MATTANEWS.CO, PADANG SIDEMPUAN – Kasus dugaan kekerasan dalam rumah tangga (KDRT) yang diduga dilakukan oleh oknum Pejabat Kementerian Agama (Kemenag) RI Kabupaten Tapanuli Selatan (Tapsel), kini memasuki babak baru. Pasalnya, berkas perkara kasus tersebut kini telah dilimpahkan oleh polisi ke Kejaksaan Negeri (Kejari) Kota Padang Sidempuan.
NM, yang diduga menjadi korban dugaan KDRT yang dilakukan EG, ke awak media, pada Rabu (12/10/2022) membenarkan, bahwa pekan lalu, pihaknya telah terima surat pemberitahuan perkembangan hasil penyidikan (SP2HP) dari penyidik Polres Padang Sidempuan.
“Pekan kemarin, penyidik Polres Padang Sidempuan memberikan SP2HP ke saya,” kata NM sembari menunjukkan SP2HP Nomor : B/507/X/2022/Reskrim tertanggal 7 Oktober 2022 yang ditanda tangani Kasat Reskrim Polres Padang Sidempuan, AKP Bambang Priyatno, kepada awak media.
Di dalam surat tersebut dijelaskan bahwa Penyidik telah melakukan pemeriksaan terhadap EG. Untuk diketahui, oknum pejabat Kemenag Tapsel ini merupakan suami korban NM.
Penyidik juga telah mengirim berkas perkara Nomor : BP/46/X/2022/Reskrim dengan pelapor NM dan terlapor EG tersebut ke Kejari Padang Sidempuan untuk dianalisa Jaksa Penuntut Umum.
Sebelumnya, EG dilaporkan istrinya, NM, ke Polres Padang Sidempuan atas dugaan tindak pidana KDRT.
“Ya, saya melaporkannya pada tanggal 29 Mei 2022 yang lalu,” kata NM yang merupakan warga Kecamatan Padang Sidempuan Selatan itu, Jumat (30/9/2022) yang lalu.
Laporan tertuang dalam Surat Tanda Terima Laporan Polisi No.STTLP/B/192V/2022/SPKT/Polres Padang Sidimpuan/Polda Sumatera Utara yang diterima Kepala SPKT melalui Kanit I Aiptu Abdul Wahab.
Dalam STTLP itu disebutkan bahwa korban NM telah menerima perlakuan KDRT dari terlapor EG pada tanggal 29 Mei 2022 lalu sekira pukul 22.00 WIB. Atas perbuatannya, EG disangkakan Pasal 44 ayat 1 UU No.23 tahun 2004 tentang penghapusan KDRT.
Senin (3/10/2022), Kasatreskrim Polres Padang Sidempuan, AKP Bambang Priyatno kepada wartawan menyebut EG sudah ditetapkan sebagai tersangka.

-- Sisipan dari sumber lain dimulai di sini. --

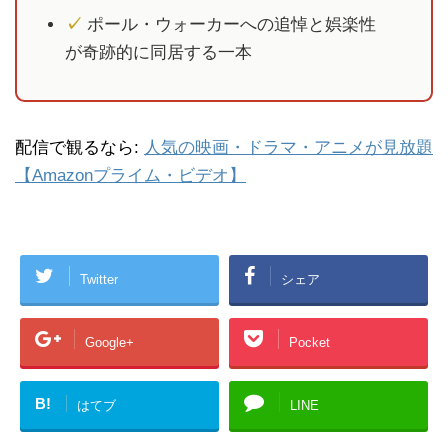
✓
ポール・ウォーカーへの追悼と娯楽性
が奇跡的に同居する一本
配信で観るなら:
人気の映画・ドラマ・アニメが見放題
【Amazonプライム・ビデオ】
Twitter
シェア
Google+
Pocket
B!
はてブ
LINE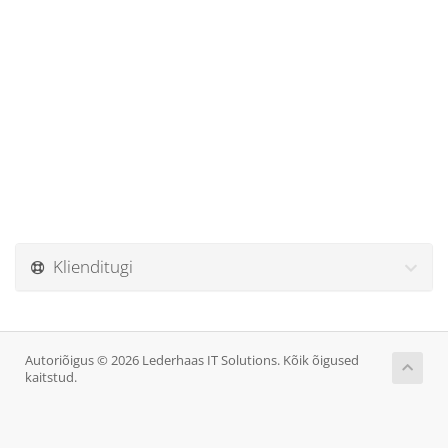
Klienditugi
Autoriõigus © 2026 Lederhaas IT Solutions. Kõik õigused
kaitstud.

Namun tidak ditahan karena ada jaminan.
Kamis (6/10/2022), Kakan Kemenag Tapsel Ihwan Nasution mengaku telah tiga kali memanggil dan menasehati EG untuk menengahi permasalahan ini.
Namun karena tidak ada titik terang, akhirnya NM melaporkan kasus tersebut ke Polres Padang Sidempuan. Iaebih memilih jalur hukum untuk menyelesaikan prahara rumah tangga tersebut.
Rabu (12/10/2022), NM kepada wartawan mengaku sudah dua kali menerima SP2HP dari Penyidik Polres Padang Sidempuan. Terakhir, berkas perkara sudah dilimpahkan untuk dianalisa Jaksa Penuntut Umum.
“Saya mohon ditangani secara adil menurut peraturan hukum yang berlaku,” kata ibu lima anak itu sembari menceritakan perlakuan kasar EG yang ia diamkan selama ini.
Sesekali mengusap air mata dan menyahuti putranya yang masih berusia 8 dan 4 tahun, NM meminta semua pihak adil dan jernih melihat persoalan ini.
“Saya hanya inginkan keadilan,” tegasnya yang saat ini untuk memenuhi kebutuhan keluarganya saat ini harus rela berjualan ke pasar dadakan di berbagai kecamatan.